Hablar sin tener nada especial que decir, hablar sin decir nada, como dos desconocidos en un ascensor, hablar delante de una taza de café, dejando pasar la tarde, esperando la noche, minuto a minuto, segundo a segundo, palabra a palabra.
Susurrarte al oído después de hacer el amor, resolver la ecuación que me plantea tu cuerpo intentando despejar el misterio de esa “y” que ha dado lugar a tan milagrosa “x”, deletrear tu nombre, escribirlo cien veces en la pizarra desnuda de tu espalda, hacerte rabiar y esperar... desear un nuevo castigo.
Hablar de ti, de mí, hablar de los demás para no hacerlo de nosotros, querer hablarte y encontrar silencio (maldecir tu ausencia), tenerte a mi lado y callar (maldecir la mía), observar el sillón que colocaste una mañana al lado de la ventana, dónde tanto te gusta sentarte a leer, y no cruzarme con tu mirada, y tu sonrisa después.

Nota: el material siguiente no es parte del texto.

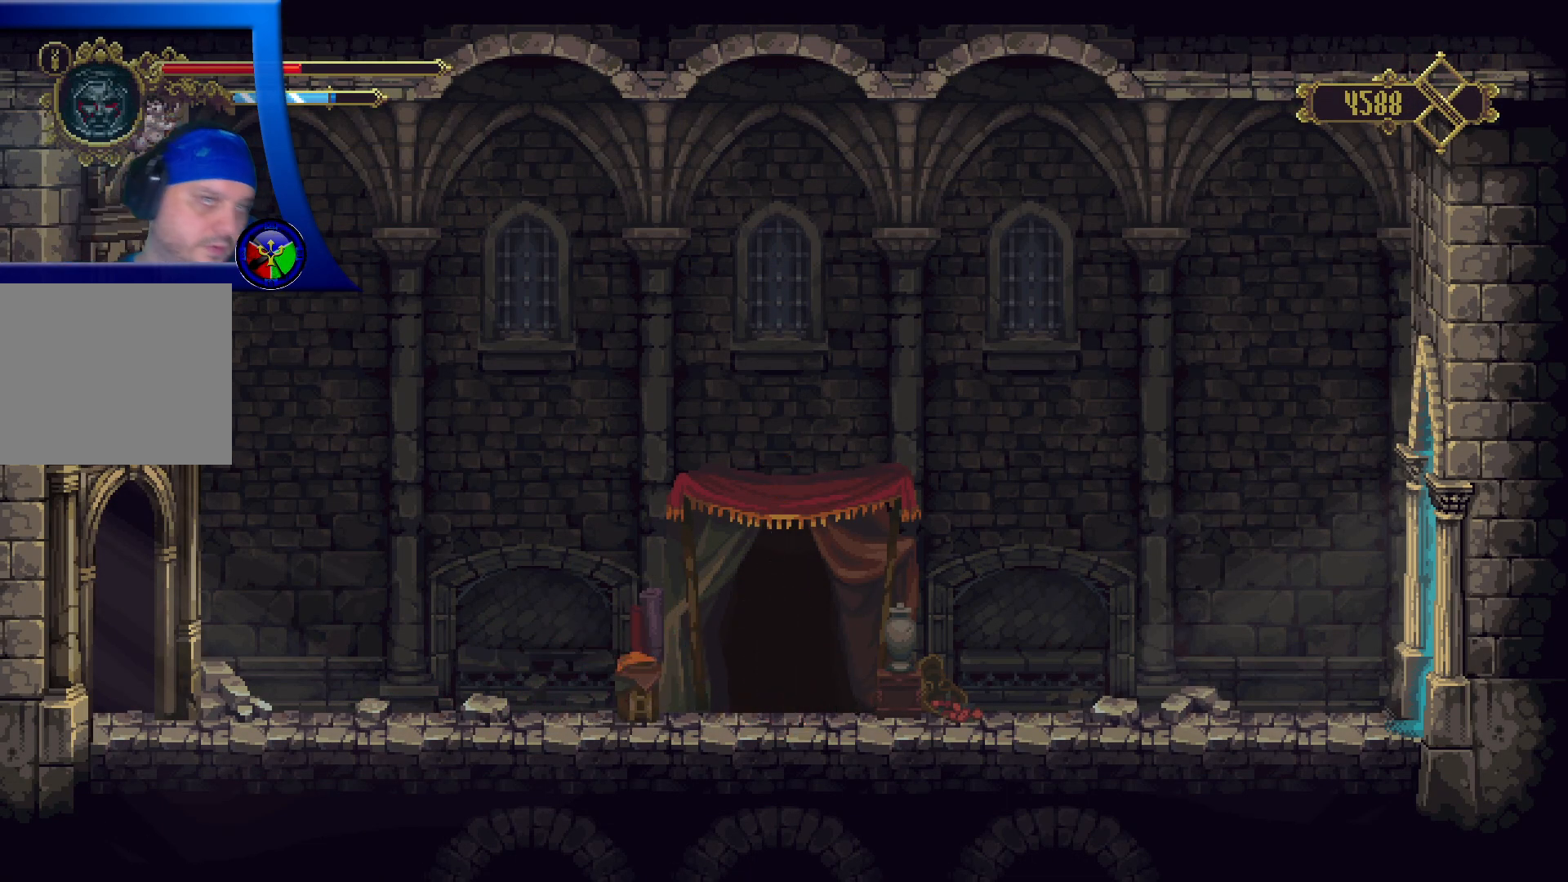
{"buttons": [], "left_stick": "center", "right_stick": "center", "events": []}
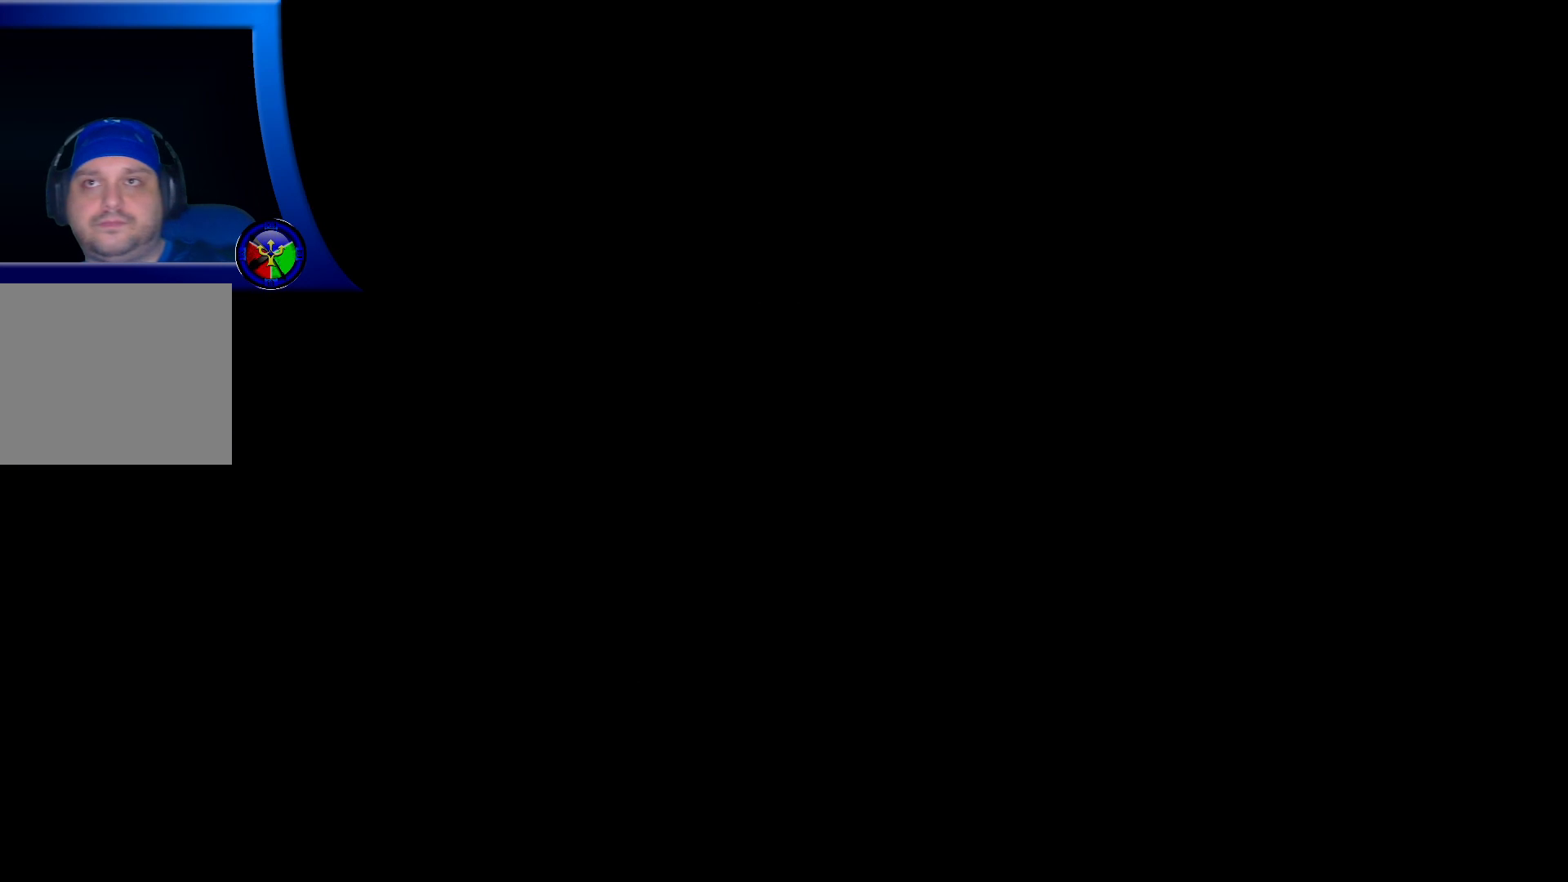
{"buttons": [], "left_stick": "center", "right_stick": "center", "events": []}
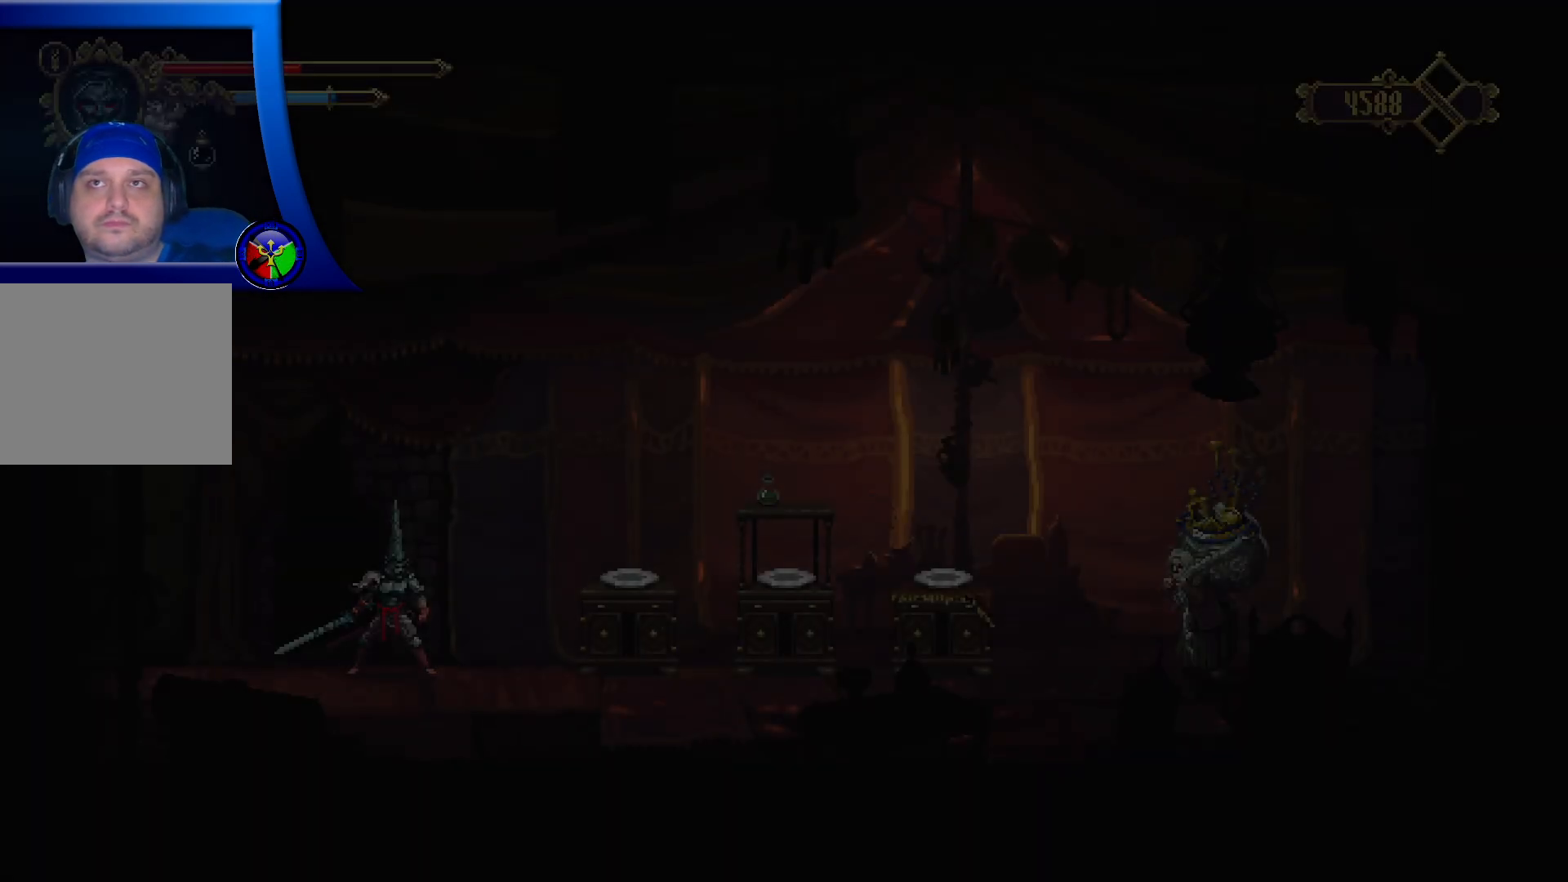
{"buttons": [], "left_stick": "center", "right_stick": "center", "events": []}
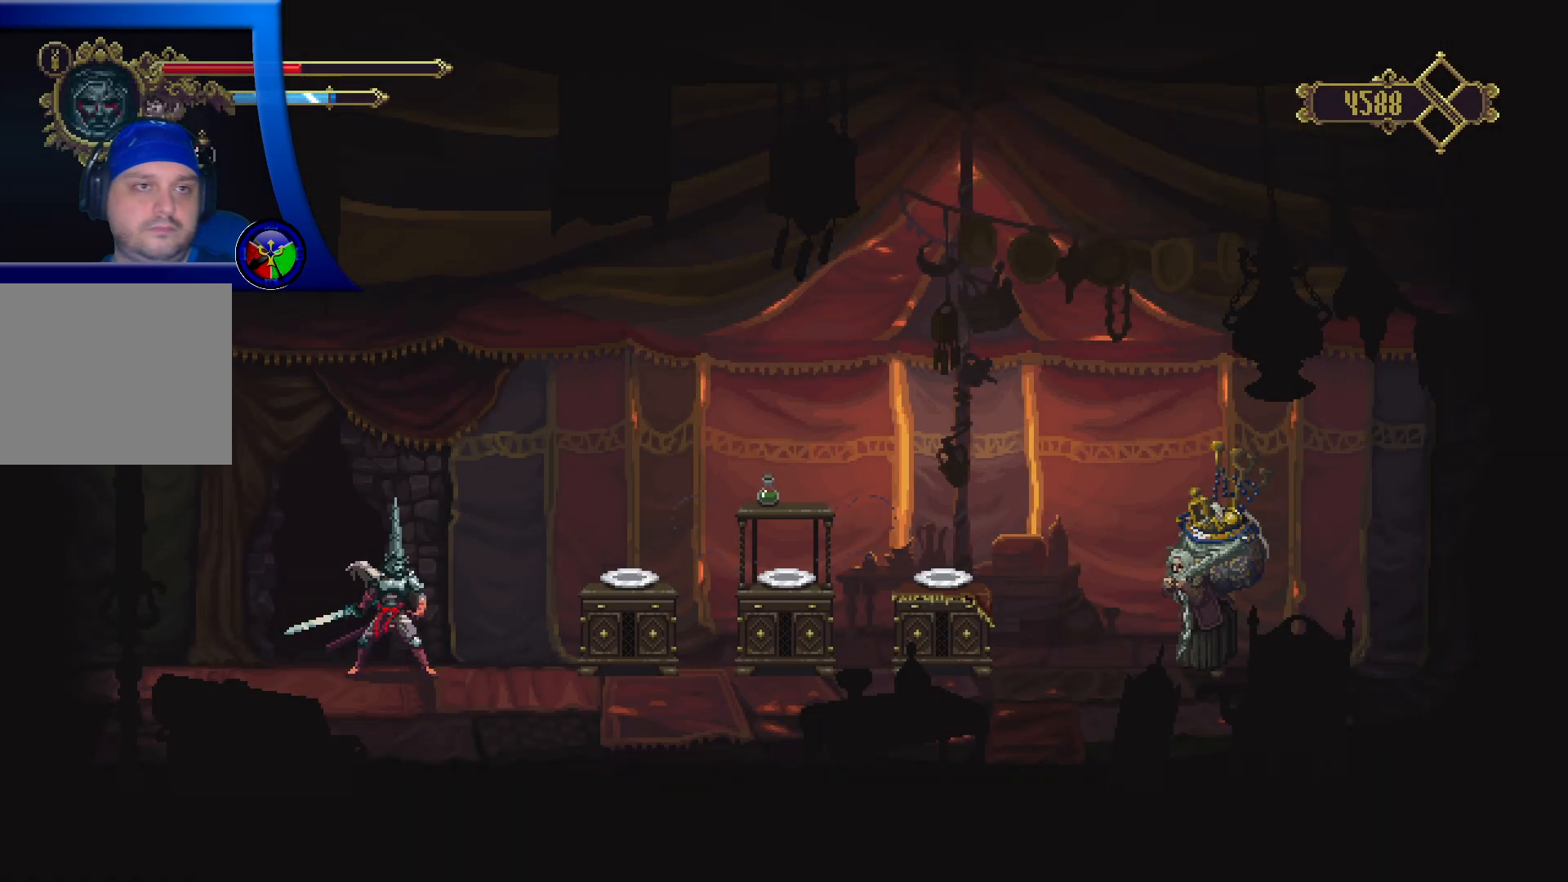
{"buttons": ["R2", "DPAD_RIGHT"], "left_stick": "center", "right_stick": "center", "events": [[467, "DPAD_RIGHT", "down"], [500, "R2", "down"]]}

Hablar sin mirarte a los ojos perdiendo la oportunidad de volver a verlos, odiarme, odiarte y en realidad no hacerlo... gritar de rabia, rabia por esa pequeña duda que se no me va a dejar en paz, planear un pretexto para marcar tu número, pero no encontrarlo, desear que fuera ayer, cuando no había pretextos o cualquiera era bueno, pero creo que hoy ya es mañana.
Mentir, desear no hacerlo, pero mentir, mentiras piadosas, premeditadas, protectoras, mentirijillas que se le dicen a un niño, mentiras al fin y al cabo, arrepentirme de cada palabra antes de decirla buscando excusas de funambulista, haciendo equilibrios sobre el horizonte donde brotan tus lágrimas.
Hablar sin querer... querer sin hablar, leerte un libro la tarde de un domingo lluvioso sin nada más que hacer, sin querer hacer nada más, sin necesitar hacer nada más... que hablar y no parar.